FAQ : IA Act et entreprises en 2026
Depuis quand l’IA Act s’applique-t-il aux entreprises européennes ?
Le règlement est entré en vigueur le 1er août 2024, avec une application progressive : interdiction des pratiques inacceptables depuis février 2025, obligations pour les modèles d’IA à usage général depuis août 2025, et nouvelles obligations de transparence depuis le 2 août 2026.
Qu’est-ce qui a changé concrètement le 2 août 2026 ?

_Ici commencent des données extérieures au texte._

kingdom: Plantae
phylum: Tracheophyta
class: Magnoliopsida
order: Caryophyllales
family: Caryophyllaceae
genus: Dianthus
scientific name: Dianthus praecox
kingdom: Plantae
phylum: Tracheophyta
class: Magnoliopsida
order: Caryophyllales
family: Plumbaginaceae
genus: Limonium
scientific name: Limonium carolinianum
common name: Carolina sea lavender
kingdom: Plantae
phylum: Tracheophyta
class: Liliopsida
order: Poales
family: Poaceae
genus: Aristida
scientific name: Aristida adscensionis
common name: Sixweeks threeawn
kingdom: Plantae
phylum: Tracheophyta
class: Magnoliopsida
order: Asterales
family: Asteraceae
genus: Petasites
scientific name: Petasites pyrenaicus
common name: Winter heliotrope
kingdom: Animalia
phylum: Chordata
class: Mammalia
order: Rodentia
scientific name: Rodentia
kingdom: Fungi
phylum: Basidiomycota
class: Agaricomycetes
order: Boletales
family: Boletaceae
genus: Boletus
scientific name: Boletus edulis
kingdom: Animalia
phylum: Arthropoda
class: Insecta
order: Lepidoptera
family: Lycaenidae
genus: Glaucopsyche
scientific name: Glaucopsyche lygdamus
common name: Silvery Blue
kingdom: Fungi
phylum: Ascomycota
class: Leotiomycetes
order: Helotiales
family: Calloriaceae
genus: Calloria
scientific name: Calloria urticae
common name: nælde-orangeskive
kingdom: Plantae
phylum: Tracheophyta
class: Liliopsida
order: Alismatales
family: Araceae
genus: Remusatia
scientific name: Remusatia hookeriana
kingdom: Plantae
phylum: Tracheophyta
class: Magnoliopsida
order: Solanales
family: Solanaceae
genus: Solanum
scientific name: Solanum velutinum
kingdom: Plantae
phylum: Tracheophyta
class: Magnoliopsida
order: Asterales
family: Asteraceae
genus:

Trois éléments principaux : l’obligation de signaler les contenus générés ou manipulés par IA (deepfakes, chatbots), l’activation des pouvoirs de sanction des autorités nationales, et le contrôle effectif de l’obligation de former les équipes à la littératie IA.
Les obligations pour l’IA à haut risque s’appliquent-elles déjà ?
Non. Le règlement dit Digital Omnibus, entré en vigueur le 27 juillet 2026, a reporté les obligations relatives aux systèmes d’IA à haut risque de l’annexe III (RH, crédit, santé, éducation, justice, biométrie) du 2 août 2026 au 2 décembre 2027.
Quelles sont les sanctions prévues par l’IA Act ?
Trois paliers d’amendes coexistent : jusqu’à 35 millions d’euros ou 7 % du chiffre d’affaires mondial pour les pratiques interdites, 15 millions d’euros ou 3 % pour les autres manquements, et 7,5 millions d’euros ou 1 % pour la fourniture d’informations inexactes aux autorités. Les PME bénéficient d’un plafond adapté, calculé sur le montant le plus bas.
Quelle autorité contrôle l’application de l’IA Act en France ?
La CNIL est l’autorité chef de file en France, chargée de la coordination générale et des sanctions horizontales. Plusieurs autorités sectorielles interviennent en complément : l’ARCOM pour l’audiovisuel, l’ACPR pour la banque-assurance, l’AMF pour les marchés financiers et la DGCCRF pour la protection des consommateurs.
La formation des équipes à l’IA est-elle vraiment obligatoire ?
Oui, cette obligation de littératie IA existe depuis février 2025, mais son absence est devenue pleinement opposable devant les autorités de contrôle depuis le 2 août 2026. Une simple notice d’utilisation ne suffit pas : la Commission européenne attend une formation interactive, adaptée au profil de chaque collaborateur.